ARBEITSAUFTRAG 1
Welche Personen und welches Unternehmen nennt der Abschnitt über die SCADA-Vorträge unten namentlich? Zählen Sie alle auf.
ARBEITSAUFTRAG 2
Schreiben Sie den Abschnitt über die SCADA-Vorträge auf den Sicherheitskonferenzen im Anschluss an seinen letzten Satz weiter.

AUSGEWÄHLTER ABSCHNITT
Auch in dieser Folge geht es weiter um Vorträge zu SCADA-Systemen und Industriesteuerungen auf den Sicherheitskonferenzen "Black Hat" und "Hack in the Box". Nach den Konferenzen in den Jahren 2010/2011, 2011, 2012, im März, April und dem ersten Vortrag aus dem August 2013 geht es weiter um Vorträge aus dem Jahr 2013.

In der vorigen Folge habe ich schon mit der Beschreibung der von Lucas Apa und Carlos Mario Penagos auf der Black Hat USA 2013 vorgestellten Probleme mit der drahtlosen Kommunikation der Industriesteuerungen begonnen. Und damit geht es jetzt auch weiter:

August 2013 - Black Hat USA

Der Vortrag von Lucas Apa und Carlos Mario Penagos von IOActive, auf dem die folgenden Informationen beruhen, hatte den Titel "Compromising Industrial Facilities From 40 Miles Away".

Die Anforderungen an drahtlose Sensorennetzwerke (Wireless Sensor Networks, WSN) sowie die dafür verwendeten Schlüssel und die Schlüsselverteilung wurden bereits in der vorigen Folge beschrieben. Eine der wichtigsten Anforderungen für die Schlüsselverteilung für Industriesteuerungen ergibt sich aus der Gefahr, dass einzelne Knoten kompromittiert werden könnten: Dabei ausgespähte Credentials dürfen keine Informationen über andere Verbindungen innerhalb des Sensorennetzwerks preisgeben. Aber das ist jetzt erst mal nur eine Feststellung, auf die ich später noch zurück kommen. Denn jetzt gibt es erst mal einen kleinen Ausflug, der sich später aber noch als wichtig herausstellen wird.

GEZEIGTE EINTRÄGE
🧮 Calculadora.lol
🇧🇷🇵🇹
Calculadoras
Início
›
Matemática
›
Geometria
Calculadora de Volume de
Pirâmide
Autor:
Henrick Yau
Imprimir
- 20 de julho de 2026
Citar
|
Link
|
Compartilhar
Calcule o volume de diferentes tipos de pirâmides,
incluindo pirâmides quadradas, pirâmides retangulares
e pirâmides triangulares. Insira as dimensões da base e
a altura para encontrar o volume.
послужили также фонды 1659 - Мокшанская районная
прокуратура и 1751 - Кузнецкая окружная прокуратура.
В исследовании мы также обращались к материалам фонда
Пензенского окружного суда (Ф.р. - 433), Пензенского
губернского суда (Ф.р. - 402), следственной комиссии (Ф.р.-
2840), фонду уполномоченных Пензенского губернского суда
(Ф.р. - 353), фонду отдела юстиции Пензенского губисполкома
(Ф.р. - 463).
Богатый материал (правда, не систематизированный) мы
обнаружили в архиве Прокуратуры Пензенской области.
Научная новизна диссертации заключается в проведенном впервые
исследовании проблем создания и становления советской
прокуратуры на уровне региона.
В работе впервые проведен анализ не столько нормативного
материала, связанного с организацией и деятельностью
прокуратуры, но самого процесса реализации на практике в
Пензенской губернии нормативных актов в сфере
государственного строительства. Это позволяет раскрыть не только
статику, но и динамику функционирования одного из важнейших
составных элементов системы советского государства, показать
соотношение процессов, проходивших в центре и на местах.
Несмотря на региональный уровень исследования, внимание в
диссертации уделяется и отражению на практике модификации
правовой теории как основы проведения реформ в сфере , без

ERGEBNIS 1
Lucas Apa
Carlos Mario Penagos
IOActive

ERGEBNIS 2
Funk-Module mit eigener Verschlüsselung

Die Hersteller der Sensoren und sonstigen Industriesteuerungskomponenten verwenden fertige Funkmodule anderer Hersteller. Die bieten die Möglichkeit, die Kommunikation unabhängig vom restlichen System eigenständig zu verschlüsseln. Der dafür benötigte Schlüssel kann bereits im Modul enthalten sein, es kann aber auch ohne konfigurierten Schlüssel ausgeliefert werden. Und der Gerätehersteller sowie der Benutzer können den Schlüssel auch noch konfigurieren (oder auch nicht). Betrachten wir die verschiedenen Stationen auf dem Weg des Funk-Moduls von seinem Hersteller zum Benutzer. Los geht es natürlich beim Hersteller des Funk-Moduls, der zwei Möglichkeiten für die Konfiguration des Schlüssels hat:

  1. Er kann einen als Schlüssel dienenden Hersteller-spezifischen Wert, die Vendor Identification (VID) Number, in der Firmware speichern. Jedes Funk-Modul mit so einer VID-Number kann nur mit Modulen vom gleichen Hersteller kommunizieren, deren VID-Number ihm ja bekannt ist. Der Nachteil dieser Lösung: Wer so ein Funk-Modul besitzt, kennt die VID-Number und kann mit allen anderen Modulen dieses Herstellers kommunizieren.
  2. Genau so gut kann der Hersteller des Funk-Moduls auch auf die Konfiguration eines Schlüssels verzichten. Denn die sichere Konfiguration des fertigen Geräts ist ja schließlich die Aufgabe dessen Benutzers (oder des Geräteherstellers).

Womit wir zum Hersteller der drahtlosen Geräte wie Sensoren etc. kommen. Der hat gleich drei Möglichkeiten zur Konfiguration eines Schlüssels:

  1. Zunächst kann er für seine Kunden individuelle Schlüssel erzeugen und auf den Geräten installieren. Das hat für den Benutzer den Vorteil, dass er sich um die Konfiguration des Schlüssels nicht kümmern muss. Der Nachteil dabei ist, dass der Hersteller des Geräts auch nach Auslieferung noch jederzeit mit dem Gerät kommunizieren kann.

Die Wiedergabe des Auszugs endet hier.